One more treat remains for us before dinner: our felucca boat ride. Feluccas are lovely, graceful, flat-bottomed sailboats with very tall sails that abound on the Nile in this area.
Most of the feluccas currently in service seem to be catering to the tourist trade, but later we were to see some that looked convincingly ratty, and which we assumed were still working boats.
We assembled at the side of the River Anuket away from shore, and the feluccas pulled right up alongside for us to climb in. The seats were shaded with a fabric awning,
and the river breeze felt cool and it was just lovely. It was about 3:30 or 4:00 in the afternoon by this time, so the light was going deep gold.

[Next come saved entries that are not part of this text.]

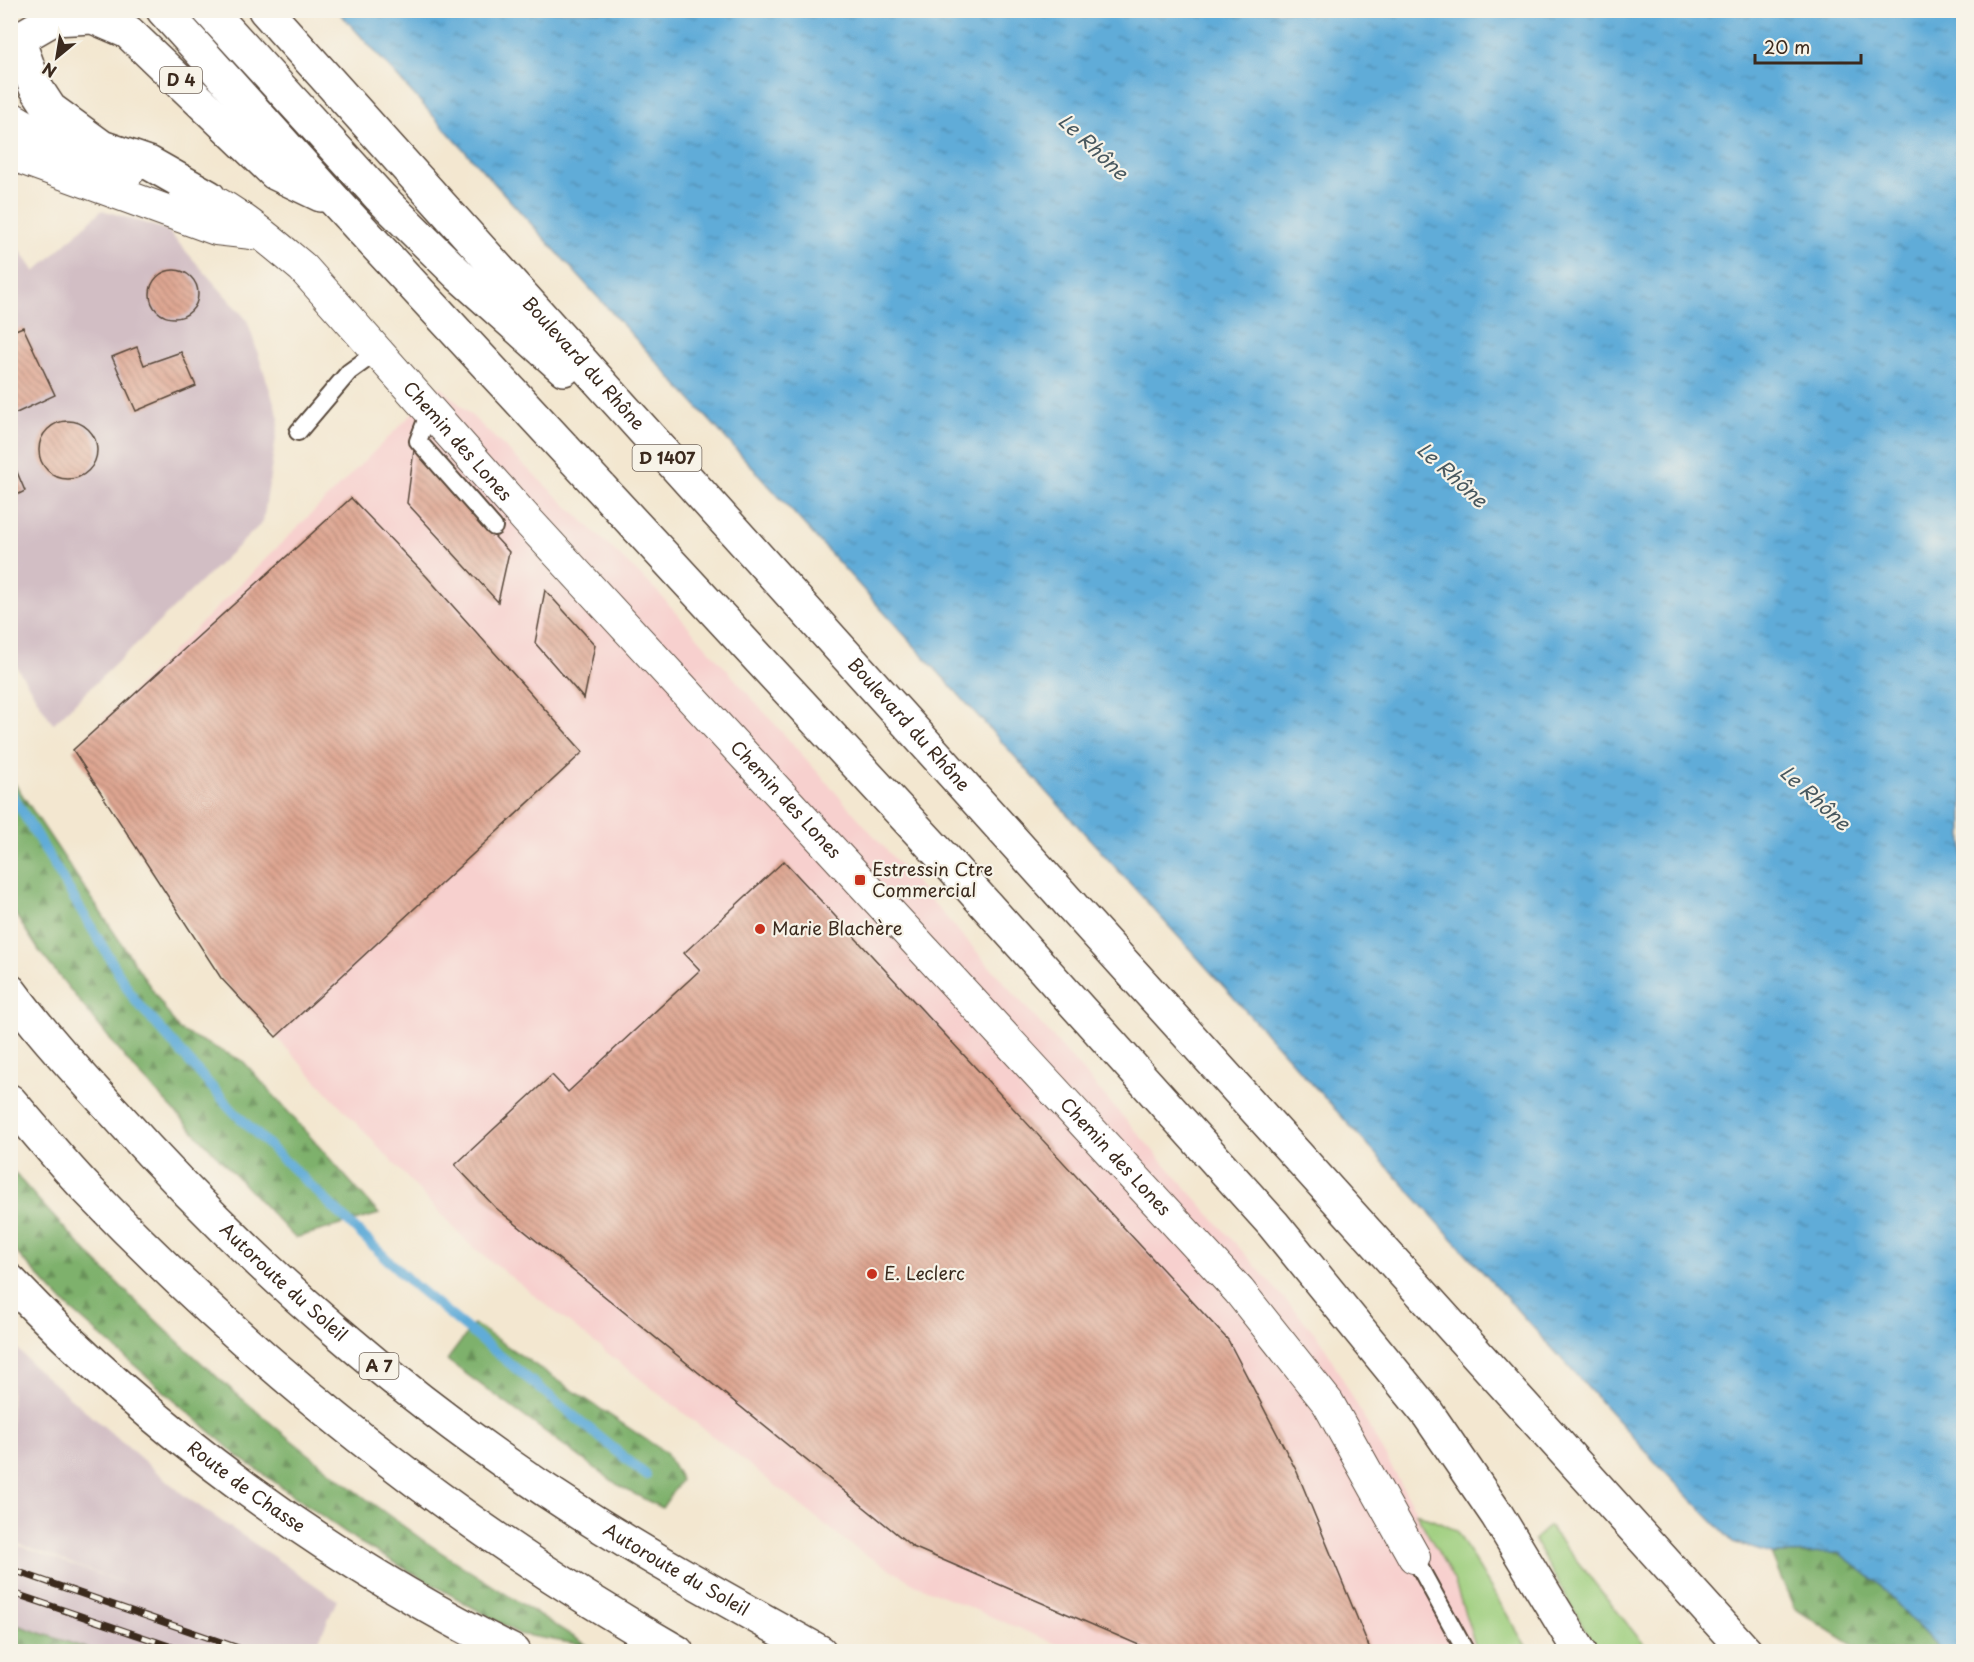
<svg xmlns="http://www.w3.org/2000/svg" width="1974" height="1662" font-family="'Playpen Sans',sans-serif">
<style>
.built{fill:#f7d0ce}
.industrial{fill:#d2bec4}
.grass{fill:#9dce7d;stroke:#6c7c4e;stroke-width:1.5}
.forest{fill:url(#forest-firs);stroke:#5c6e45;stroke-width:1.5}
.water{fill:url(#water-ripples);stroke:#4e6b7b;stroke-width:1.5}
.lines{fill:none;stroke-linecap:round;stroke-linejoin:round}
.stream{stroke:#60acd8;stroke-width:10}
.building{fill:url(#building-back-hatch)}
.service-casing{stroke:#574639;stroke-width:20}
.minor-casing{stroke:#574639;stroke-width:34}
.secondary-casing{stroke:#574639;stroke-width:36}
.trunk-casing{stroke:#574639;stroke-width:36}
.motorway-casing{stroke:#574639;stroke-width:36}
.service{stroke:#fff;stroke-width:16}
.minor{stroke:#fff;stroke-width:32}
.secondary{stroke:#fff;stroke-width:33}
.trunk{stroke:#fff;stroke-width:33}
.motorway{stroke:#fff;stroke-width:33}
.rail-casing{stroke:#3b2a1e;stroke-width:7}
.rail{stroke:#f7f3e8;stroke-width:4.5;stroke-dasharray:14;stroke-linecap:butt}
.poi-dot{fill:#c8321e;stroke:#f7f3e8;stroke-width:2}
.labels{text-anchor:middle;stroke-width:4.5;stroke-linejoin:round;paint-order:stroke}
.shield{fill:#f7f3e8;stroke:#73665b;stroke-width:1.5}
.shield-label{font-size:16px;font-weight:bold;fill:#3b2a1e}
.street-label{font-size:18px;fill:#3b2a1e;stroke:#f7f3e8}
.poi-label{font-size:18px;fill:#3b2a1e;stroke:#f7f3e8;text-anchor:start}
.water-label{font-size:20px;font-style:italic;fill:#48585f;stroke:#f7f3e8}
</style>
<defs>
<pattern id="forest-firs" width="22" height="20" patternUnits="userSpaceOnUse" patternTransform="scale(1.5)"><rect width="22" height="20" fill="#7eb16c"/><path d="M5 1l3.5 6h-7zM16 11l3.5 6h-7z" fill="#689058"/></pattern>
<pattern id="water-ripples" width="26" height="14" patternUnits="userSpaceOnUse" patternTransform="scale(1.5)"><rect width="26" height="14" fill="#60acd8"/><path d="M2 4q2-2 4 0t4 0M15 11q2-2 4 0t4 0" fill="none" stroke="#508caf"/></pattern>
<pattern id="building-back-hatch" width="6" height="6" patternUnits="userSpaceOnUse" patternTransform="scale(1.5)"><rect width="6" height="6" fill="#dea591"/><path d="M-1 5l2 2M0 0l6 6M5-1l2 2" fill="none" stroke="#b58776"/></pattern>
</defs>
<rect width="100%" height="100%" fill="#f7f3e8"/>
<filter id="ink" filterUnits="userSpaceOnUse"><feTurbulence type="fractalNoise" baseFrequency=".0167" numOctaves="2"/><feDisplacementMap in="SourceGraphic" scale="12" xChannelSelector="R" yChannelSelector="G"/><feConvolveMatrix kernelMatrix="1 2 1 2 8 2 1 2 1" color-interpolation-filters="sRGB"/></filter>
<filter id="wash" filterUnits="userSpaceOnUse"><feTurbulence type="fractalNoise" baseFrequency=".008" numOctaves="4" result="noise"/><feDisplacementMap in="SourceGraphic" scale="24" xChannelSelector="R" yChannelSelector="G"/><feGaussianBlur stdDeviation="1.35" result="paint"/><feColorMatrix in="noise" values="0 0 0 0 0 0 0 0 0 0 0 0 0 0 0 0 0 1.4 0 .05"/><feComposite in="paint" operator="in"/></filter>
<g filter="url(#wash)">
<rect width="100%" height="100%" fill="#f3e7d0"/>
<polygon class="built" points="440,386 656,590 1321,1340 1454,1580 1477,1651 1072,1651 915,1584 856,1549 469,1244 221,978 73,750"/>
<g class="industrial">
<polygon points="102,210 167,230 247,320 279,418 263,522 53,724 11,658 10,235 35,272"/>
<polygon points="11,1341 31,1364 186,1497 337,1600 314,1651 94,1651 11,1623 11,1543 140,1589 11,1541"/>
</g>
<g class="grass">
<polygon points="1416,1513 1456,1530 1529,1651 1477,1651 1454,1580"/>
<polygon points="1549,1526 1649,1651 1597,1651 1534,1540"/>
</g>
<g class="forest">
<polygon points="11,778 179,1030 243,1061 379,1214 295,1238 130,1064 40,952 11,908"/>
<path d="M10,1168c121,139 260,264 410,370 55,38 112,72 168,108l-69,-12 -160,-92 -121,-86 -170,-149 -57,-60z"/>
<polygon points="474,1324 666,1453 681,1480 662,1508 621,1487 447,1360"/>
<polygon points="1839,1553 1877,1582 1941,1651 1862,1651 1794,1608 1771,1554"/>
<polygon points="11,1623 94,1651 11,1651"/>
</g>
<polygon class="water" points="338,11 1963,11 1963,1651 1941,1651 1877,1582 1839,1553 1771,1554 1733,1542 1659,1466"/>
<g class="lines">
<polyline class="stream" points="10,791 134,999 233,1111 415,1286 646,1475"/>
</g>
<g id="blocks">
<g class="building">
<circle cx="174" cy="294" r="24"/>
<polygon points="23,327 55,395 10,416 10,332"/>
<polygon points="137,347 144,365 181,352 196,386 136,411 112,357"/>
<circle cx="68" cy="450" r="29"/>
<polygon points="414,450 509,552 498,602 407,503"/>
<polygon points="11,458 25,491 11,498"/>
<polygon points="351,498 427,577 583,752 276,1037 221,978 73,750"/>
<polygon points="545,590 595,645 584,699 535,643"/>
<polygon points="784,861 1228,1340 1297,1472 1370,1649 1367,1652 1155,1652 913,1547 496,1208 455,1165 552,1075 568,1092 700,970 684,953"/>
</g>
</g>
</g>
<g filter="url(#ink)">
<use href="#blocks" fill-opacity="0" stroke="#574639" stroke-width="1.5"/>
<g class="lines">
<defs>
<g id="service">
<polyline points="430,410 418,441 494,527"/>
<polyline points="298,432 349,372 378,351"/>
<polyline points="1414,1557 1466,1652"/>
</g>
<g id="minor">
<polyline points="10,117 68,151 129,171"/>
<polyline points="10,154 216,229 261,234"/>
<path id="s1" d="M185,189c45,15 82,49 118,79l224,252 712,771 89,112 86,154"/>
</g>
<g id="secondary">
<path id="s2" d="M10,1281c144,152 316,277 504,371"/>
</g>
<g id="trunk">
<polyline points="163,10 336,202 950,865"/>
<polyline points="209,10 380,197 459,275 564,369"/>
<path id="s3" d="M265,10l805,894"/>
<polyline points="18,39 35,86 50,109 102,147 149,163 209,197"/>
<polyline points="10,44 53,19 93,17 128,32 275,173 321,195"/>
</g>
<g id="motorway">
<polyline points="950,865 1273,1224 1428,1414 1497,1515 1580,1652"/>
<polyline points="1070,904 1746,1652"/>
<path id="s4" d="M10,991c32,43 68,82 104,121 136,153 295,292 468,402 78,50 158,93 238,138"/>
<path d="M10,1101c26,30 51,61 78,89 174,180 370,338 589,462"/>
</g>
</defs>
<use href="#service" class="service-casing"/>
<use href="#minor" class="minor-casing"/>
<use href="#secondary" class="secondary-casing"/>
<use href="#trunk" class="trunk-casing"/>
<use href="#motorway" class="motorway-casing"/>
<use href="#service" class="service"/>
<use href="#minor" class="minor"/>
<use href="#secondary" class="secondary"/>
<use href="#trunk" class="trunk"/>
<use href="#motorway" class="motorway"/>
<defs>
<g id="rail">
<polyline points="10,1569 250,1652"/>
<polyline points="10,1592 187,1652"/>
</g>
</defs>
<use href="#rail" class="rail-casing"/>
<use href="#rail" class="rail"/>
</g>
</g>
<g class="poi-dot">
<rect x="854" y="874" width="12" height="12" rx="3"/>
<circle cx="760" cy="929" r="6"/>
<circle cx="872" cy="1274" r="6"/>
</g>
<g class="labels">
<g class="shield">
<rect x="160" y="67" width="42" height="26" rx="4.5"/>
<rect x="632.5" y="445" width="69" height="26" rx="4.5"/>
<rect x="359.5" y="1353" width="39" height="26" rx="4.5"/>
</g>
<g class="shield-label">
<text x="181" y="86">D 4</text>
<text x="667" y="464">D 1407</text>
<text x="379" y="1372">A 7</text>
</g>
<g class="street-label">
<text dy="6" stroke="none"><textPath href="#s3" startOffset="476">Boulevard du Rhône</textPath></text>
<text dy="6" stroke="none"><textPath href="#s1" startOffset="375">Chemin des Lones</textPath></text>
<text dy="6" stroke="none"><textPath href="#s3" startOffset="962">Boulevard du Rhône</textPath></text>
<text dy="6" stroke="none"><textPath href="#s1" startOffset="861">Chemin des Lones</textPath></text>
<text dy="6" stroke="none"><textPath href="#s1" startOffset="1347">Chemin des Lones</textPath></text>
<text dy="6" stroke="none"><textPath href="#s4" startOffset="400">Autoroute du Soleil</textPath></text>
<text dy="6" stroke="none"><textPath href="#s2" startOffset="314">Route de Chasse</textPath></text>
<text dy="6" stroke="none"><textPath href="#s4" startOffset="888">Autoroute du Soleil</textPath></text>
</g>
<g class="poi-label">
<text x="872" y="876">Estressin Ctre<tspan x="872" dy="21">Commercial</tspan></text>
<text x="772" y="935">Marie Blachère</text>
<text x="884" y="1280">E. Leclerc</text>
</g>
<g class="water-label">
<text transform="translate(1093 147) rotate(43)" y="7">Le Rhône</text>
<text transform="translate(1452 475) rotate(42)" y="7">Le Rhône</text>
<text transform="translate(1815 798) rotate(42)" y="7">Le Rhône</text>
</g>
</g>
<rect width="1974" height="1662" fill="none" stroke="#f7f3e8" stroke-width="36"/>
<g transform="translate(57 57) rotate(210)" stroke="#f7f3e8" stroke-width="4.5" paint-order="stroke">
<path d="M0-4.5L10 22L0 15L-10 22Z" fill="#3b2a1e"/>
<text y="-9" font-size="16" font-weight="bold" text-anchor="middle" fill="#3b2a1e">N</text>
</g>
<path d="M1755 54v9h106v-9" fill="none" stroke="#3b2a1e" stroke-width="3"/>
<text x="1764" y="54" font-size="18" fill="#3b2a1e" stroke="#f7f3e8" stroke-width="4.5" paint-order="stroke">20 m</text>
</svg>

As we sailed around, we chatted with one another and with Ihab.
He ended up regaling us with a hilarious story about what happened 20 years ago when he went out to his family's farm near Cairo, on reclaimed desert land that hadn't been reclaimed that long. He ran into a small Egyptian wolf. Truly believing that story about how wolves only attack in packs, he shouted and threw stones at it. Surprise! It didn't run away; it growled and went for him. He "ran like a gazelle" back to his Jeep, but whoops! he'd left his key ring where he'd been working on some equipment. The Jeep was unlocked, so he had a refuge, but the wolf kept him "treed" until morning (and a desert night is freezing.) The icing on the cake here is that the next month he went through the exact same routine again, except this time the wolf curled up on the roof of the Jeep and slept there! Some people never learn.
Sailing around like this was just what I needed because it let me unwind from all the hurry-hurry-hurry of the past few days. Also, one of the big differences between Upper and Lower Egypt is the quiet. There are so many fewer people here, and no detectable industry, very little traffic, so there's not much pollution of any description, air or noise.
Here's the River Anuket seen from our felucca.
Pretty, eh? We sailed between Elephantine Island Kitchener's Island, and admired the Botanical Garden on the latter.
We got becalmed on the back side of Kitchener's Island and they had to send a motorboat to pull us out!
We also saw a little kid
in the tiniest little boat made out of tin, with stiff cardboard hand-paddles. He paddled over to the felucca and caught a free ride, hanging on to the side, until the boat driver made him let go.
When we got back to the River Anuket they met us with moist washcloths again, and then we scurried around getting ready for dinner. The dining room, by the way, is on the lowest deck, and its windows are only a little above water level.
Breakfast and lunch were buffet, with sit-down dinners usually having a choice of two entrees.
After dinner I caught the last 20 minutes of the Nubian Show in the Lounge. (There's entertainment almost every evening.) Dad stuck his head in the door but decided he'd rather get some sleep; I sat down in a chair in the back and was promptly drafted to participate in a silly dance number with a Nubian guy in a grass skirt. It was quite hilarious. There's a guy filming all this entertainment for a DVD that he'll burn and have ready when we debark; Dad is now going to have to buy one.